[[ Records shown open ]]

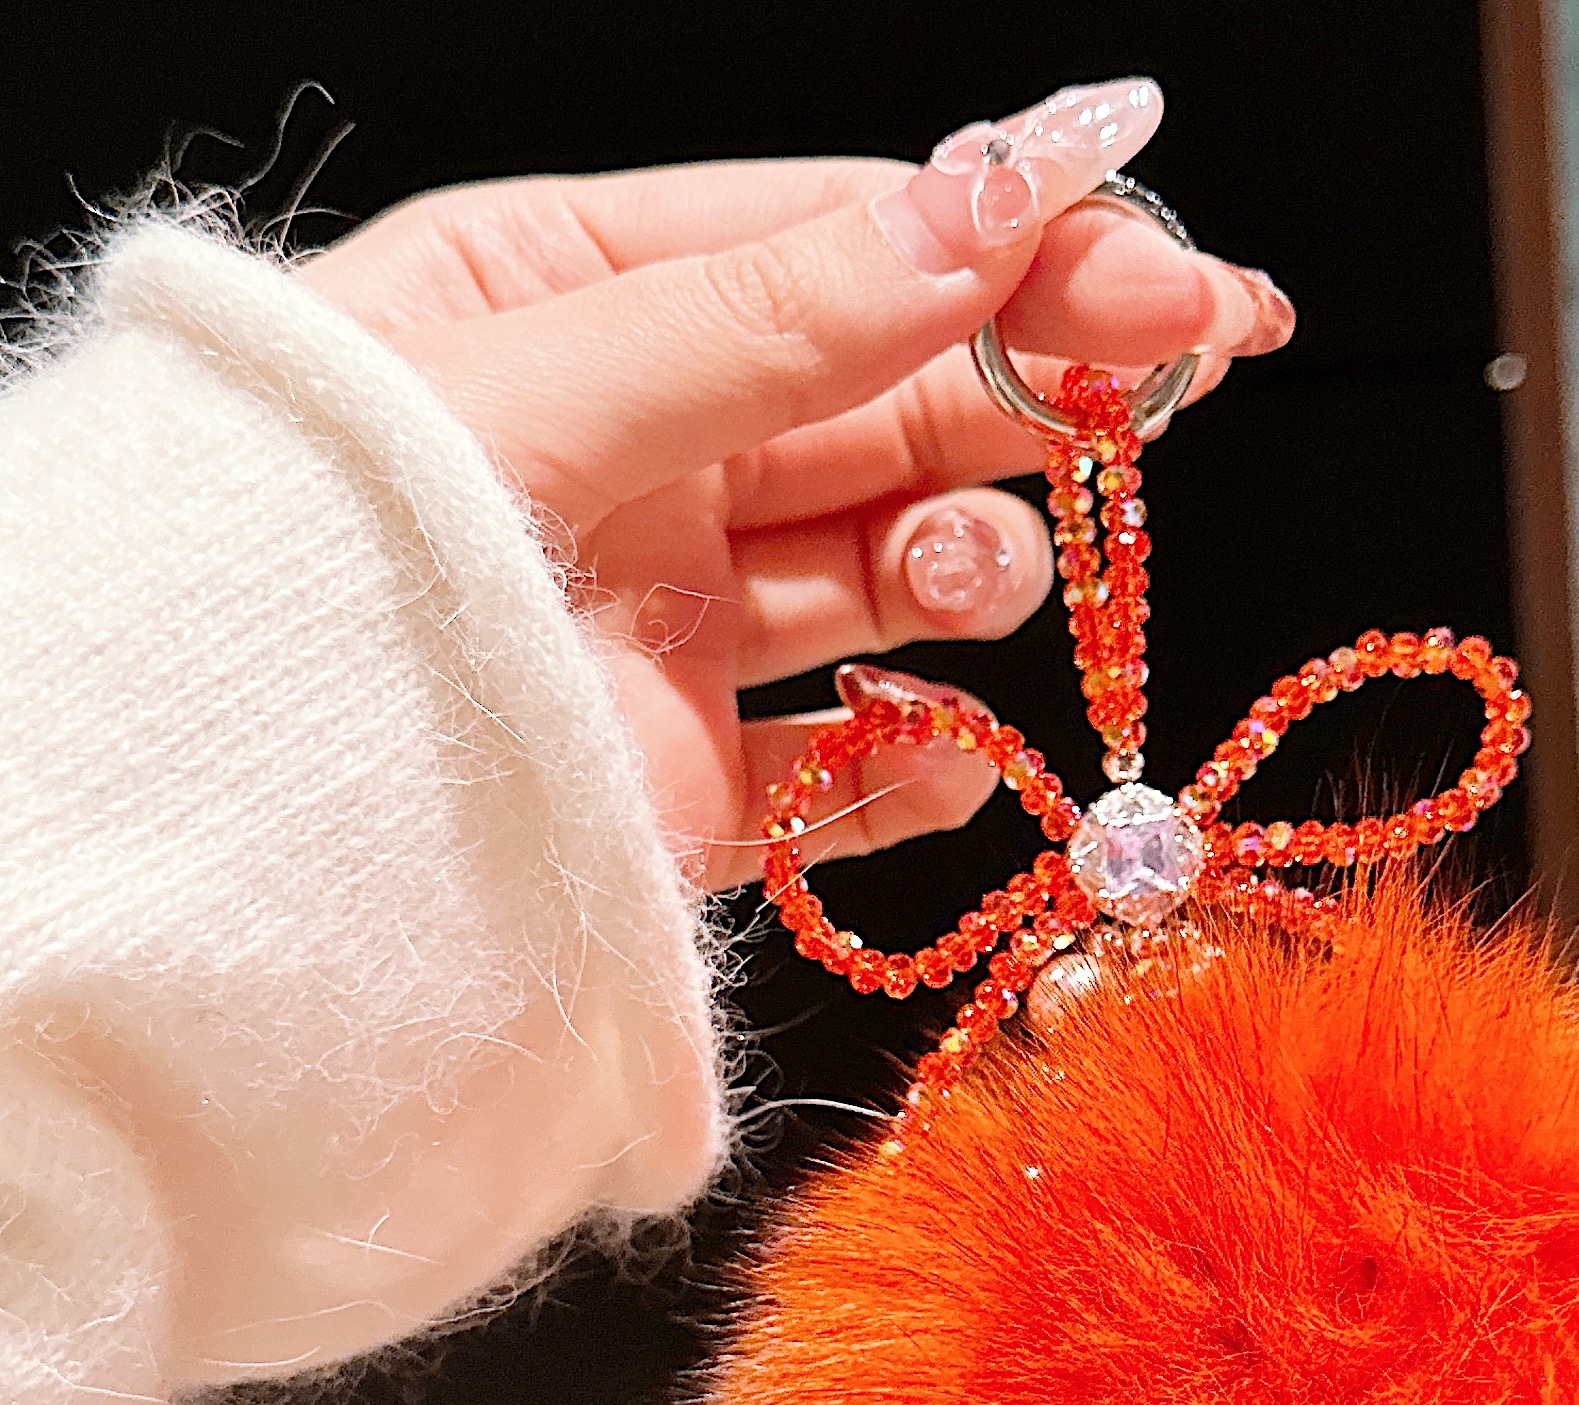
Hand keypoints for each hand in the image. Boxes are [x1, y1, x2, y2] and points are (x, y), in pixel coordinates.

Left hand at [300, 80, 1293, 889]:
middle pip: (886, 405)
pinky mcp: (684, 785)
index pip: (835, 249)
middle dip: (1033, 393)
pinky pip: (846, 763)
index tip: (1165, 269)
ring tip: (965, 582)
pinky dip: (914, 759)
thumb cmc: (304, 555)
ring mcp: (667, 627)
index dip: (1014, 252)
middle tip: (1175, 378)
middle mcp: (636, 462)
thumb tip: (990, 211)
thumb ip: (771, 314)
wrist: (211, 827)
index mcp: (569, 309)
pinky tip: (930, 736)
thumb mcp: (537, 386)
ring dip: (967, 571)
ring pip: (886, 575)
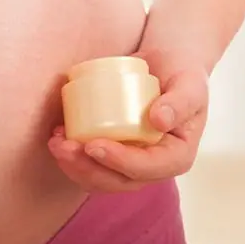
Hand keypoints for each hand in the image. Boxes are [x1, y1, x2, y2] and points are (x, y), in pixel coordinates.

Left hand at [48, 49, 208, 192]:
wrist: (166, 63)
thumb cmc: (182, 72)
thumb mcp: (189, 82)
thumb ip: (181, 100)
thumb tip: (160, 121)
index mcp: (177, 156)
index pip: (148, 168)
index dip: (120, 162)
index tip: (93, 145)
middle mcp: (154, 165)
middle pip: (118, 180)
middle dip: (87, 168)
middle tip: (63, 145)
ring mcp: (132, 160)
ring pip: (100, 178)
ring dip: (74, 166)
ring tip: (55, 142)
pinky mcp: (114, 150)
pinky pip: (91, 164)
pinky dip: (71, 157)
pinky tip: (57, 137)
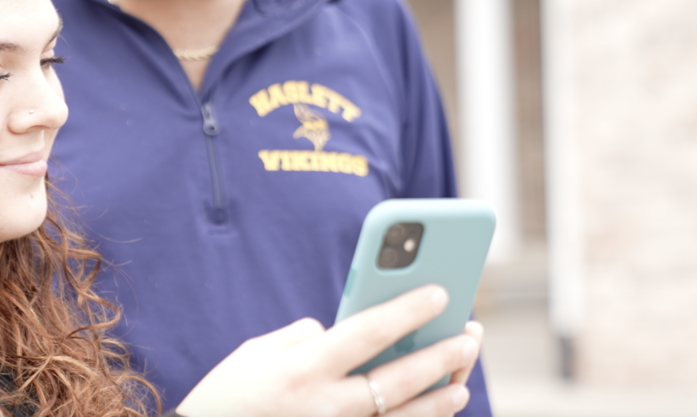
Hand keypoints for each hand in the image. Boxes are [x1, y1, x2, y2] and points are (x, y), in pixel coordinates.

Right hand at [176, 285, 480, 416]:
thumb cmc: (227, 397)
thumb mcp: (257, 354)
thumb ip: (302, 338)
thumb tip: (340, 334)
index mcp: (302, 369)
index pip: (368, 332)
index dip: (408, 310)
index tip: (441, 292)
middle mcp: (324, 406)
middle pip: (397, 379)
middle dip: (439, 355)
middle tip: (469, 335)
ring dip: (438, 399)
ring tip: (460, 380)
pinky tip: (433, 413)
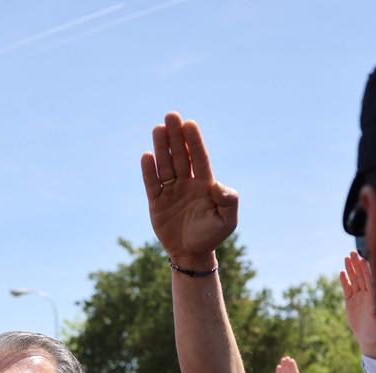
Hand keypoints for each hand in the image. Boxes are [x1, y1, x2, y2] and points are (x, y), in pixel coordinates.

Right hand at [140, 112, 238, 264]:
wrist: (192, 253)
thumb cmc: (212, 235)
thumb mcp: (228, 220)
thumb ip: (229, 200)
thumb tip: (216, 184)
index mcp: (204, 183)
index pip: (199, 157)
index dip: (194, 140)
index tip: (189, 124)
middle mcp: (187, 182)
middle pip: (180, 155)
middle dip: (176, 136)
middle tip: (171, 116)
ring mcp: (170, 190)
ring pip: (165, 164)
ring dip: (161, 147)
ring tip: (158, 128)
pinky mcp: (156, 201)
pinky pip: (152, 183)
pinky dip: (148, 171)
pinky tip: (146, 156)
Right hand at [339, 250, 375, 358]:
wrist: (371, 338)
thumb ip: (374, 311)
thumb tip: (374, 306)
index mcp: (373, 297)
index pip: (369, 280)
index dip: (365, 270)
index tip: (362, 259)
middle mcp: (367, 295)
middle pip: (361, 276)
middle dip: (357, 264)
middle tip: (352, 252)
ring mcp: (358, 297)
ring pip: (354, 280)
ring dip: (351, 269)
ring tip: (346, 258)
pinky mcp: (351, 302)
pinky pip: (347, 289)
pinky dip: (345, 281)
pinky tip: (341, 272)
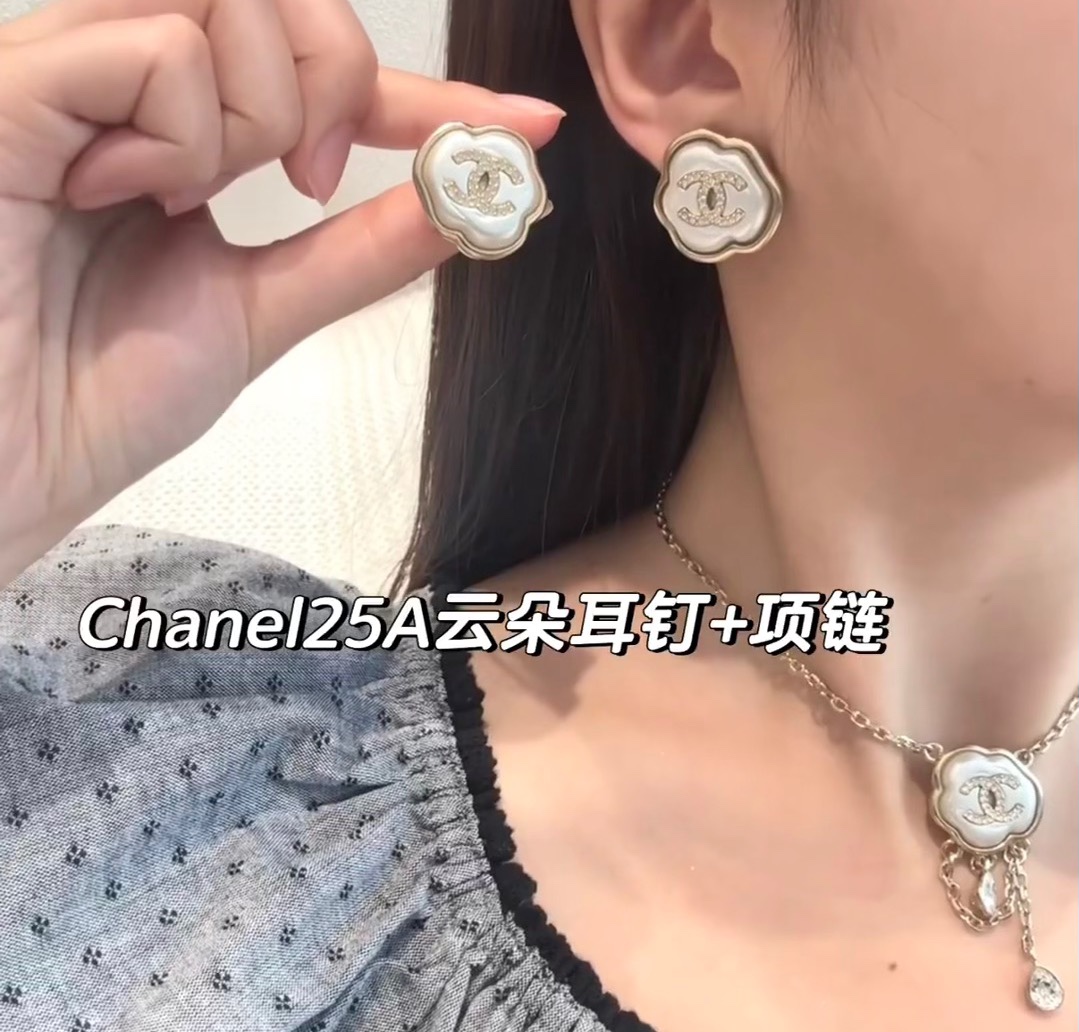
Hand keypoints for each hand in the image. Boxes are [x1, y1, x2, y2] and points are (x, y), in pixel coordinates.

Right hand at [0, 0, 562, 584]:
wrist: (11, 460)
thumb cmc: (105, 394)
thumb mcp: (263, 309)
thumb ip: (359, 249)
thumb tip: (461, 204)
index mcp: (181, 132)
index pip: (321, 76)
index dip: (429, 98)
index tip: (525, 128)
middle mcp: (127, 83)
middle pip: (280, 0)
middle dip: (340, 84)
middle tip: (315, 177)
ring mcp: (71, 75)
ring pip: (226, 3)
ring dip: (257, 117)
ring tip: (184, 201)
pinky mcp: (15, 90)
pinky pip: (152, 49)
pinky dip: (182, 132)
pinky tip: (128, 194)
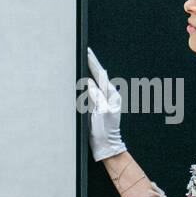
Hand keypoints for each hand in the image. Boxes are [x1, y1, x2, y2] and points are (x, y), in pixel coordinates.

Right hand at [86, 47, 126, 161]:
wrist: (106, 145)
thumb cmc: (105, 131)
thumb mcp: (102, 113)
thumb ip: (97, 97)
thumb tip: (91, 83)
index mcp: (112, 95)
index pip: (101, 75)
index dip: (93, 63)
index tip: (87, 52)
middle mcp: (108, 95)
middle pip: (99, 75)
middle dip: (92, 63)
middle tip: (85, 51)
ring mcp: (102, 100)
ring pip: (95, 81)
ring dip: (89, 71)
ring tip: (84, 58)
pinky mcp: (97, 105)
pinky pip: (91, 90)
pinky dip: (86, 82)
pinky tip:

[[ Records shown closed ]]

Please print the lines above word for word, starting at the one with "middle mcp: (324, 406)" and ending at the one with "wrist: (11, 460)", both included, and without any picture.

middle mcp: (324, 406)
middle pip: (397, 379)
middle dip: (439, 355)
middle tip: (469, 335)
ring dip: (438, 399)
ring tip: (460, 380)
pinky tip: (433, 413)
Hand keypoints for each hand in the image. Boxes are [x1, y1, x2, y2] and points are (x, y), in pixel coordinates.

Right hand at [140, 112, 238, 264]:
wrist: (192, 253)
thumb cmc: (212, 235)
thumb mcp: (228, 220)
thumb ip: (229, 200)
thumb tip: (216, 184)
index mcp: (204, 183)
index pip: (199, 157)
index dip: (194, 140)
index tip: (189, 124)
middle mcp: (187, 182)
middle pip: (180, 155)
middle dip: (176, 136)
middle tip: (171, 116)
ring mcp: (170, 190)
ring pip: (165, 164)
ring dip: (161, 147)
ring tip: (158, 128)
pinky mcp: (156, 201)
pinky pip: (152, 183)
pinky dip: (148, 171)
pinky tip: (146, 156)
Right hand at [339, 250, 375, 358]:
wrist: (371, 338)
thumb ip: (374, 311)
thumb tip: (374, 306)
index mcp: (373, 297)
index pip: (369, 280)
index dip: (365, 270)
index tip: (362, 259)
middle mcp: (367, 295)
middle pip: (361, 276)
middle dip: (357, 264)
middle tip: (352, 252)
ring mcp: (358, 297)
ring pip: (354, 280)
ring dip: (351, 269)
ring tip: (346, 258)
pinky mcp: (351, 302)
pinky pip: (347, 289)
pinky dip: (345, 281)
pinky tip: (341, 272)
Hand keypoints for each hand in the image. Boxes are [x1, y1, x2, y2] and points are (x, y), in pixel coordinates.

Right hand at [0, 0, 562, 584]:
wrist: (11, 460)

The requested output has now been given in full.